Non vedevo una sollevazione popolare così compatta e massiccia, per le sorti del quasi defunto Palermo Calcio, dai tempi della finale di Coppa Italia a Roma contro l’Inter. Ma guarda un po’ i palermitani che riscoprono il fascino delle gloriose maglie rosanero, certo a tempo scaduto però insomma è già qualcosa.

Sui social impazza la polemica, toglieteci tutto ma non il Palermo. Però mi chiedo: quanti sono, davvero, coloro che possono fregiarsi della titolarità piena di questa protesta? Pochi, giusto qualche migliaio di tifosi, cioè quelli che hanno sempre continuato ad andare allo stadio anche in mezzo a campionati sgangherati, contro squadre sgangherate, con giocatori sgangherati, un numero per niente rappresentativo di una città intera, a meno che non si voglia rimestare nella solita stucchevole retorica della Palermo orbata della squadra di pallone. Loro lì malgrado un Palermo da centro classifica, malgrado gli equilibrismi scombinati di Zamparini, malgrado gli arabi tarocchi e il presidente ipertatuato che amava farsi fotografare con due arance sui capezzoli.

Loro lì malgrado il balletto ridicolo di allenatori, le notizie che arrivavano dalla Procura, la pioggia e il vento e nessuna speranza – diciamocelo, dai – di tornare nel calcio che conta (non almeno con questa dirigenza, con questi personaggi).
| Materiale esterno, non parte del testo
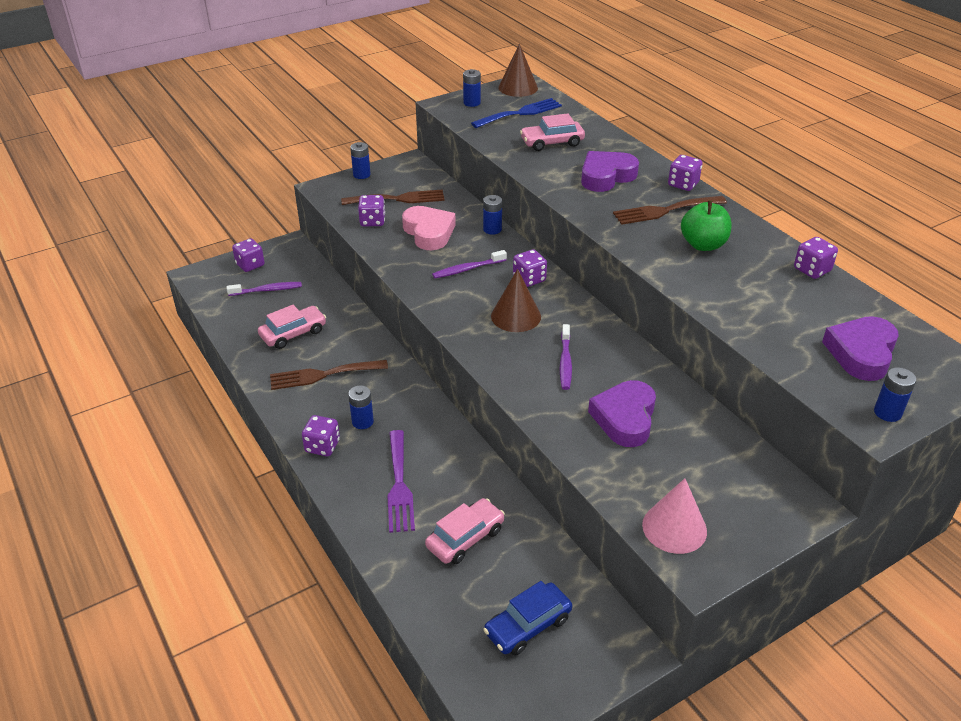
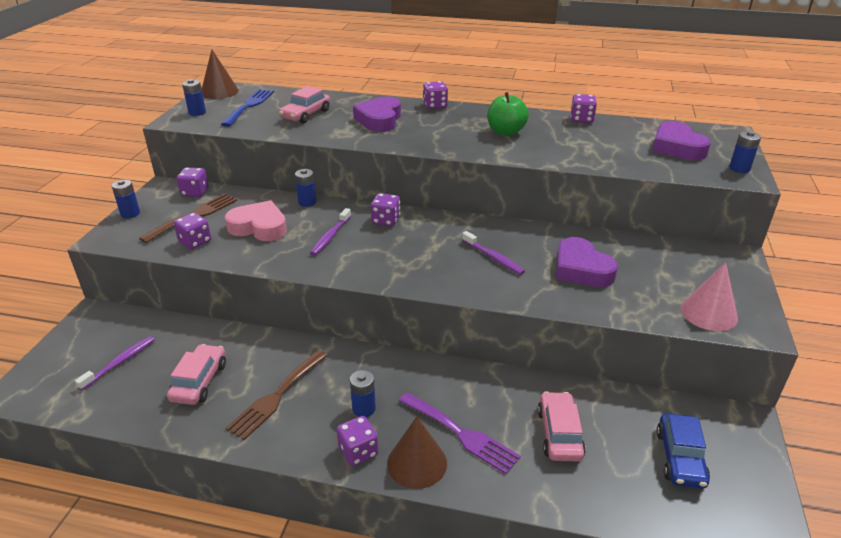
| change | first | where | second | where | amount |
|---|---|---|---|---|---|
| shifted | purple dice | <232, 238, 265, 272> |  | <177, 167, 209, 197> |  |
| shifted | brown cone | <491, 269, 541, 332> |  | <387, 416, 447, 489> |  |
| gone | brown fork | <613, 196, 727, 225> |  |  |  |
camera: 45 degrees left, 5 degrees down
Non venitemi a parlare di città in rivolta, non sprecate il fiato con banalità come Palermo merita il Palermo in serie A, non trasformatevi in portatori di sentimenti che in realtà non avete. Il Palermo non è né di Palermo né dei palermitani. Il Palermo è solo di quello sparuto gruppo che il Palermo l’ha seguito, come si dice pomposamente nelle cerimonie nuziali, nella buona e soprattutto nella cattiva sorte, e non alle due ultime partite di campionato o, peggio, quando da queste parti arrivavano Juve, Inter e Milan. Il calcio è una cosa troppo seria per ospitare gli indignati dell’ultima ora. L’indignazione, e il dolore, per una sentenza comunque già scritta e per certi versi ovvia, lasciateli ai tifosi veri.